Collected data entries:
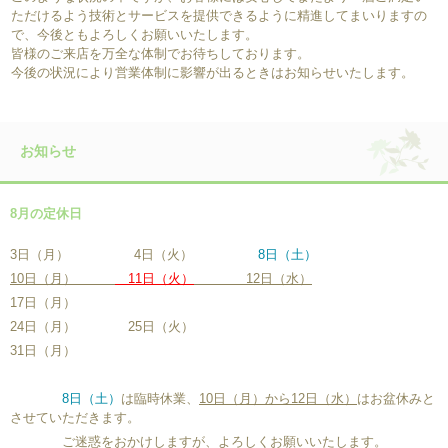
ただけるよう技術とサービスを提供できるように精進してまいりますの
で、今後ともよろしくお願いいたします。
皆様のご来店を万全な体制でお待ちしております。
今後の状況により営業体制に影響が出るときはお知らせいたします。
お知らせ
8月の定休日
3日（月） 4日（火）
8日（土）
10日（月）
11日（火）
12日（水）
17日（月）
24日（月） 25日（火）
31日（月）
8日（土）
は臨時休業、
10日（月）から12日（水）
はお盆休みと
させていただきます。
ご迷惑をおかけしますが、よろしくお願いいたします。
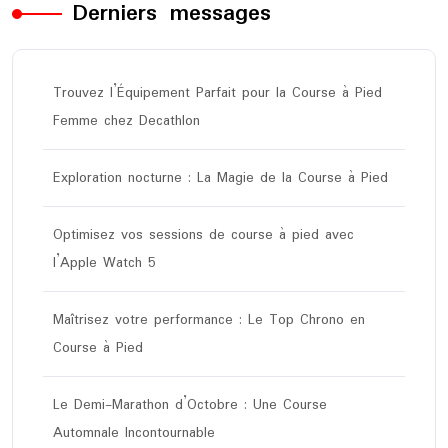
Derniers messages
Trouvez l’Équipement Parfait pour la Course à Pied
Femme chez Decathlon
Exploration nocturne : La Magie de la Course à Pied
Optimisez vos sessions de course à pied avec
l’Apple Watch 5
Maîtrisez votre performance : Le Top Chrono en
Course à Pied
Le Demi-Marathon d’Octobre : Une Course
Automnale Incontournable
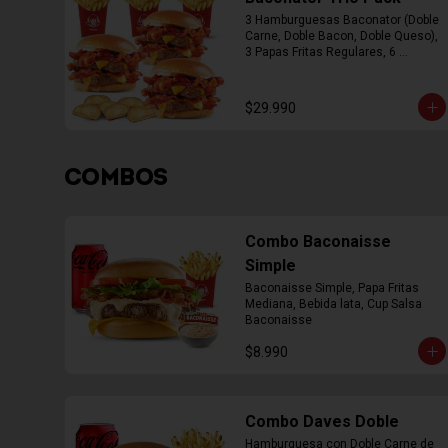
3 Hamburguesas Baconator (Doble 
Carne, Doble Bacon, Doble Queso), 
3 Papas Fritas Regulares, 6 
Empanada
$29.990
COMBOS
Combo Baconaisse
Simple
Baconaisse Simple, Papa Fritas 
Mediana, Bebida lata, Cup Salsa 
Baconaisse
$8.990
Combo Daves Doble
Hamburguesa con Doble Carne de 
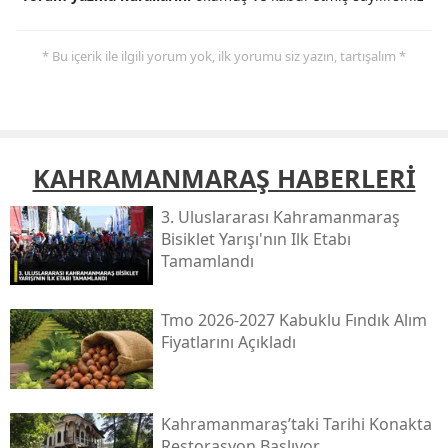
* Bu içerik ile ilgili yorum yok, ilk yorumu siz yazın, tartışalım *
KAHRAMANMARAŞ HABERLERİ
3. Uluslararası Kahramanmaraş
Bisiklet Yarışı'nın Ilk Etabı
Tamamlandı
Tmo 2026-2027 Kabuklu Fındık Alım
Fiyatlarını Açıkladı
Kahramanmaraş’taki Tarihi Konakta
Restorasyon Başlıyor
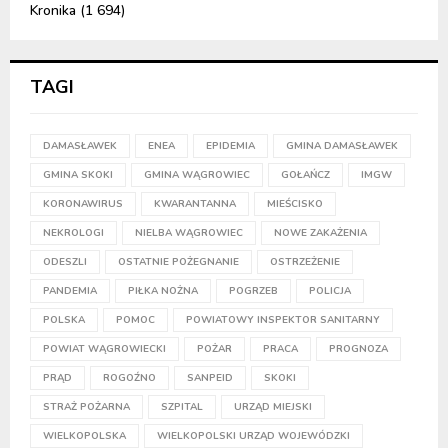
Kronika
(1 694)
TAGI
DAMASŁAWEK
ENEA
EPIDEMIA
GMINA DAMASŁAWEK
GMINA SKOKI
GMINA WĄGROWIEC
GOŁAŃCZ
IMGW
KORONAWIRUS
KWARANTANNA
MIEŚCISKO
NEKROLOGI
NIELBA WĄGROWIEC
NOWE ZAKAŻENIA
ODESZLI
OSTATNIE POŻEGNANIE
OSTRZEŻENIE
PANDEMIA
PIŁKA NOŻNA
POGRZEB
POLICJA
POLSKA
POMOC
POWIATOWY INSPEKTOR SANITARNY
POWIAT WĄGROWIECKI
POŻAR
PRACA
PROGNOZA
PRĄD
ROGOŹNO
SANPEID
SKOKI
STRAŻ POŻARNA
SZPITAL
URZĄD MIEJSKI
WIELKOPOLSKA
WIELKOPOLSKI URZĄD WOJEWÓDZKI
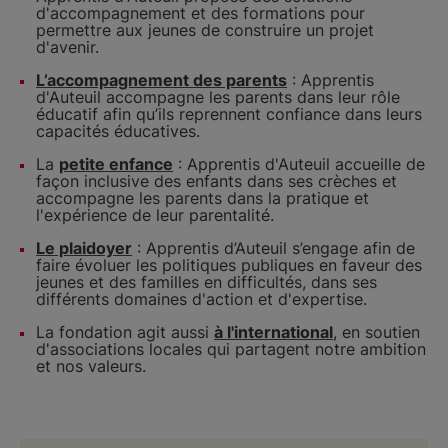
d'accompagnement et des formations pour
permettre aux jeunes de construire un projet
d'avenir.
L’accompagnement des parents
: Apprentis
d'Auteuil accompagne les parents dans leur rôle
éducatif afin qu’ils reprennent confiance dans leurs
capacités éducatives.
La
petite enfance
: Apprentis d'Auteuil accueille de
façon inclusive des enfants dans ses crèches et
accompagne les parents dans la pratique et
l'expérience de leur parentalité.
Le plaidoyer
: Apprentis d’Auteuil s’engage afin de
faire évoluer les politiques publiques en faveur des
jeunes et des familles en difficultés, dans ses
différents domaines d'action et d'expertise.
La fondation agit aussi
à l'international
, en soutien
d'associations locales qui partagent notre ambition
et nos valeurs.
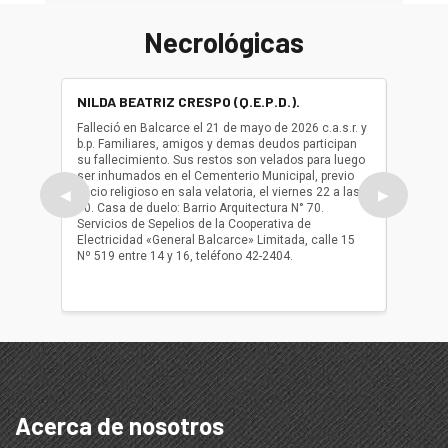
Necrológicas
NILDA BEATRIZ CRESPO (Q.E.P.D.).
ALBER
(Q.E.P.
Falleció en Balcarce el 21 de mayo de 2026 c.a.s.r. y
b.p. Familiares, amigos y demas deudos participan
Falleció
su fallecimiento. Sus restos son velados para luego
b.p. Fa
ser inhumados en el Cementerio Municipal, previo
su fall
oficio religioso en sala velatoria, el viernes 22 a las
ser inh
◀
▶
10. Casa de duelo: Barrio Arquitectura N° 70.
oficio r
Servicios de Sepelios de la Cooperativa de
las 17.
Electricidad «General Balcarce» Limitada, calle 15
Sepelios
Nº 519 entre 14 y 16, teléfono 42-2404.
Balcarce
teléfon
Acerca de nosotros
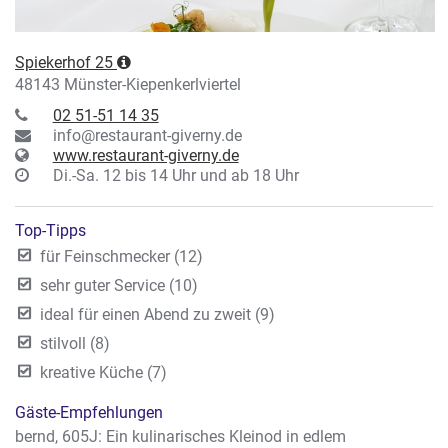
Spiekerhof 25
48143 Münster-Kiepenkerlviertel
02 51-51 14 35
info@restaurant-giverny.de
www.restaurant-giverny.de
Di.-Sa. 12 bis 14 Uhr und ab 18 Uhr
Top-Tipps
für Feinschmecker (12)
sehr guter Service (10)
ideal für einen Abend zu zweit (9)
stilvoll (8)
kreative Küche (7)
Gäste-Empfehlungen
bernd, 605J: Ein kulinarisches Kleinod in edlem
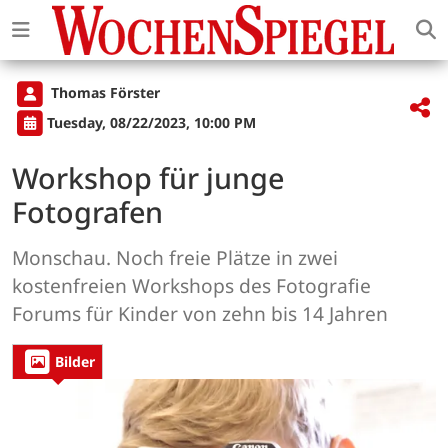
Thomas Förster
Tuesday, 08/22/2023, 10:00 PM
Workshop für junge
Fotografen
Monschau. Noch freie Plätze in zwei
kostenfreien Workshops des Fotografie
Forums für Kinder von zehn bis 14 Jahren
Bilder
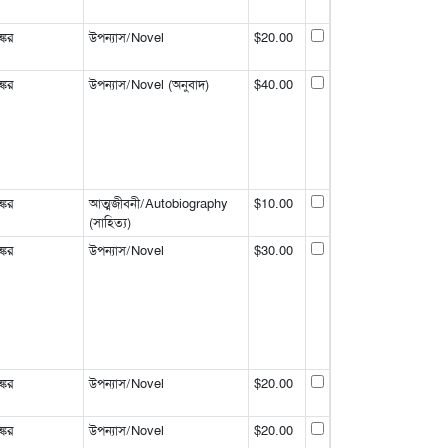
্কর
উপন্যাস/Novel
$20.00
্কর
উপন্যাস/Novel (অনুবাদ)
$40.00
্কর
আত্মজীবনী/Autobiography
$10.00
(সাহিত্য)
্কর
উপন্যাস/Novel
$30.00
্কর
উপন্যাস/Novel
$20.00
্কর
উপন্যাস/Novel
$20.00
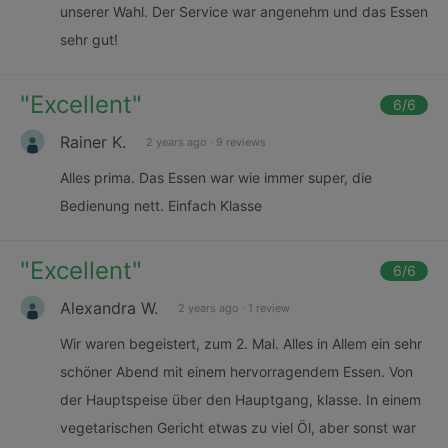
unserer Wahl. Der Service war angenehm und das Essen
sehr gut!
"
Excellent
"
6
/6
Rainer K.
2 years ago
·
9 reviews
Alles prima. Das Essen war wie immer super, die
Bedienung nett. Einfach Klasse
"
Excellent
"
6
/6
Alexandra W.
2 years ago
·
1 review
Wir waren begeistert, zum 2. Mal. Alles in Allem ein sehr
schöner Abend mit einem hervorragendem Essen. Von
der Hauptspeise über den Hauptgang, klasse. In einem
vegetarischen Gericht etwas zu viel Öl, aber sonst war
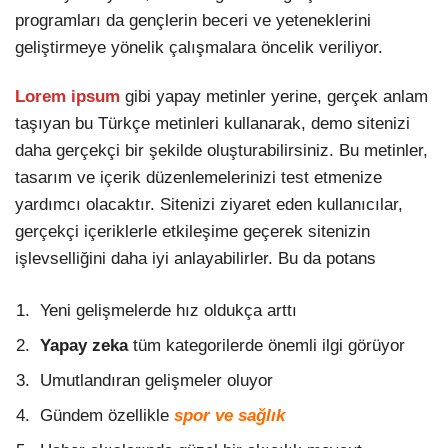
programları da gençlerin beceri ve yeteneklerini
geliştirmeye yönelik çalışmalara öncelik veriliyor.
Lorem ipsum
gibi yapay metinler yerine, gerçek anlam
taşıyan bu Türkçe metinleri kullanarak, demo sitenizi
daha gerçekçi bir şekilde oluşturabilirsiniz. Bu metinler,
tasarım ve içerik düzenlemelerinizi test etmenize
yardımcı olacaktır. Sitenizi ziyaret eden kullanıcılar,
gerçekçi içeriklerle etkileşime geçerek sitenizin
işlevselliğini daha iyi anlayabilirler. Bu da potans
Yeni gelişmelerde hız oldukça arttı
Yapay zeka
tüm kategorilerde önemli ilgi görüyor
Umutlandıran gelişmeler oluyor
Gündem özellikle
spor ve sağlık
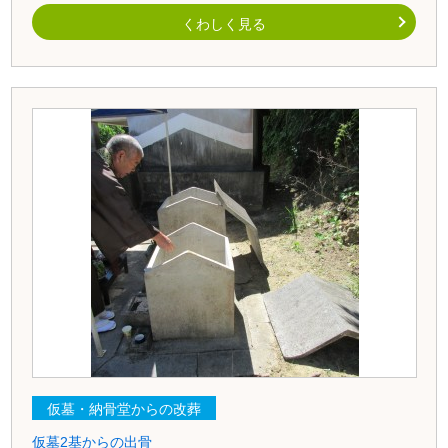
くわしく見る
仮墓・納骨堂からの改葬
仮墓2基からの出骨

Work item: Rewrite every line of text in the records above as one numbered list. Skip blank lines and leave the pictures out.

Answer to the problem:
1. ただけるよう技術とサービスを提供できるように精進してまいりますの
2. で、今後ともよろしくお願いいたします。
3. 皆様のご来店を万全な体制でお待ちしております。
4. 今後の状況により営業体制に影響が出るときはお知らせいたします。
5. お知らせ
6. 8月の定休日
7. 3日（月） 4日（火）
8. 8日（土）
9. 10日（月）
10. 11日（火）
11. 12日（水）
12. 17日（月）
13. 24日（月） 25日（火）
14. 31日（月）
15. 8日（土）
16. は臨時休業、
17. 10日（月）から12日（水）
18. はお盆休みと
19. させていただきます。
20. ご迷惑をおかけしますが、よろしくお願いいたします。
21. Derniers messages
22. Trouvez l’Équipement Parfait pour la Course à Pied
23. Femme chez Decathlon
24. Exploration nocturne : La Magie de la Course à Pied
25. Optimisez vos sessions de course à pied avec
26. l’Apple Watch 5
27. Maîtrisez votre performance : Le Top Chrono en
28. Course à Pied
29. Le Demi-Marathon d’Octobre : Une Course
30. Automnale Incontournable
31. 3 Hamburguesas Baconator (Doble 
32. Carne, Doble Bacon, Doble Queso), 
33. 3 Papas Fritas Regulares, 6 
34. Empanada
35. $29.990
36. COMBOS
37. Combo Baconaisse
38. Simple
39. Baconaisse Simple, Papa Fritas 
40. Mediana, Bebida lata, Cup Salsa 
41. Baconaisse
42. $8.990
43. Combo Daves Doble
44. Hamburguesa con Doble Carne de 
45. * Bu içerik ile ilgili yorum yok, ilk yorumu siz yazın, tartışalım *
46. KAHRAMANMARAŞ HABERLERİ
47. 3. Uluslararası Kahramanmaraş
48. Bisiklet Yarışı'nın Ilk Etabı
49. Tamamlandı
50. Tmo 2026-2027 Kabuklu Fındık Alım
51. Fiyatlarını Açıkladı
52. Kahramanmaraş’taki Tarihi Konakta
53. Restorasyon Başlıyor
54. Kronika
55. (1 694)
56. TAGI
57. DAMASŁAWEK
58. ENEA
59. EPIDEMIA
60. GMINA DAMASŁAWEK
61. GMINA SKOKI
62. GMINA WĄGROWIEC
63. GOŁAŃCZ
64. IMGW
65. KORONAWIRUS
66. KWARANTANNA
67. MIEŚCISKO
68. NEKROLOGI
69. NIELBA WĄGROWIEC
70. NOWE ZAKAŻENIA
71. ODESZLI
72. OSTATNIE POŻEGNANIE
73. OSTRZEŻENIE
74. PANDEMIA
75. PIŁKA NOŻNA
76. POGRZEB
77. POLICJA
78. POLSKA
79. POMOC
80. POWIATOWY INSPEKTOR SANITARNY
81. POWIAT WĄGROWIECKI
82. POŻAR
83. PRACA
84. PROGNOZA
85. PRĄD
86. ROGOŹNO
87. SANPEID
88. SKOKI
89. STRAŻ POŻARNA
90. SZPITAL
91. URZĄD MIEJSKI
92. WIELKOPOLSKA
93. WIELKOPOLSKI URZĄD WOJEWÓDZKI
94. d'accompagnement et des formations pour
95. permettre aux jeunes de construire un projet
96. d'avenir.
97. L’accompagnement des parents
98. : Apprentis
99. d'Auteuil accompagne les parents dans leur rôle
100. éducatif afin qu’ils reprennent confiance dans leurs
101. capacités éducatives.
102. La
103. petite enfance
104. : Apprentis d'Auteuil accueille de
105. façon inclusive des enfants dans ses crèches et
106. accompagne les parents dans la pratique et
107. l'expérience de leur parentalité.
108. Le plaidoyer
109. : Apprentis d’Auteuil s’engage afin de
110. faire évoluer les politiques publiques en faveur des
111. jeunes et des familles en difficultés, dans ses
112. différents domaines d'action et d'expertise.
113. La fondation agit aussi
114. à l'international
115. , en soutien
116. d'associations locales qui partagent notre ambition
117. et nos valeurs.
118. Necrológicas
119. NILDA BEATRIZ CRESPO (Q.E.P.D.).
120. ALBER
121. (Q.E.P.
122. Falleció en Balcarce el 21 de mayo de 2026 c.a.s.r. y
123. b.p. Familiares, amigos y demas deudos participan
124. Falleció
125. su fallecimiento. Sus restos son velados para luego
126. b.p. Fa
127. ser inhumados en el Cementerio Municipal, previo
128. su fall
129. oficio religioso en sala velatoria, el viernes 22 a las
130. ser inh
131. ◀
132. ▶
133. 10. Casa de duelo: Barrio Arquitectura N° 70.
134. oficio r
135. Servicios de Sepelios de la Cooperativa de
136. las 17.
137. Electricidad «General Balcarce» Limitada, calle 15
138. Sepelios
139. Nº 519 entre 14 y 16, teléfono 42-2404.
140. Balcarce
141. teléfon
142. Acerca de nosotros
143. Spiekerhof 25
144. 48143 Münster-Kiepenkerlviertel
145. 02 51-51 14 35
146. info@restaurant-giverny.de
147. www.restaurant-giverny.de
148. Di.-Sa. 12 bis 14 Uhr und ab 18 Uhr
149. Top-Tipps
150. für Feinschmecker (12)
151. sehr guter Service (10)
152. ideal für einen Abend zu zweit (9)
153. stilvoll (8)
154. kreative Küche (7)
155. Gäste-Empfehlungen
156. bernd, 605J: Ein kulinarisches Kleinod in edlem
157. Thomas Förster
158. Tuesday, 08/22/2023, 10:00 PM
159. Workshop für junge
160. Fotografen
161. Monschau. Noch freie Plätze in zwei
162. kostenfreien Workshops des Fotografie
163. Forums für Kinder von zehn bis 14 Jahren
164. Bilder
165. ্কর
166. উপন্যাস/Novel
167. $20.00
168. ্কর
169. উপন্যাস/Novel (অনুবাদ)
170. $40.00
171. ্কর
172. আত্মজীবনী/Autobiography
173. $10.00
174. (সাহিত্য)
175. ্কর
176. উপন্যাস/Novel
177. $30.00
178. ্কর
179. উপন্যাস/Novel
180. $20.00
181. ্কর
182. উপন্যাস/Novel
183. $20.00
184. unserer Wahl. Der Service war angenehm und das Essen
185. sehr gut!
186. "
187. Excellent
188. "
189. 6
190. /6
191. Rainer K.
192. 2 years ago
193. ·
194. 9 reviews
195. Alles prima. Das Essen war wie immer super, die
196. Bedienung nett. Einfach Klasse
197. "
198. Excellent
199. "
200. 6
201. /6
202. Alexandra W.
203. 2 years ago
204. ·
205. 1 review
206. Wir waren begeistert, zum 2. Mal. Alles in Allem ein sehr
207. schöner Abend mit einem hervorragendem Essen. Von
208. der Hauptspeise über den Hauptgang, klasse. In einem
209. vegetarischen Gericht etwas zu viel Öl, aber sonst war
210. programları da gençlerin beceri ve yeteneklerini
211. geliştirmeye yönelik çalışmalara öncelik veriliyor.
212. Lorem ipsum
213. gibi yapay metinler yerine, gerçek anlam
214. taşıyan bu Türkçe metinleri kullanarak, demo sitenizi
215. daha gerçekçi bir şekilde oluşturabilirsiniz. Bu metinler,
216. tasarım ve içerik düzenlemelerinizi test etmenize
217. yardımcı olacaktır. Sitenizi ziyaret eden kullanıcılar,
218. gerçekçi içeriklerle etkileşime geçerek sitenizin
219. işlevselliğini daha iyi anlayabilirler. Bu da potans
220. Yeni gelişmelerde hız oldukça arttı
221. Yapay zeka
222. tüm kategorilerde önemli ilgi görüyor
223. Umutlandıran gelişmeler oluyor
224. Gündem özellikle
225. spor ve sağlık
226. くわしく見る
227. 仮墓・納骨堂からの改葬
228. 仮墓2基からの出骨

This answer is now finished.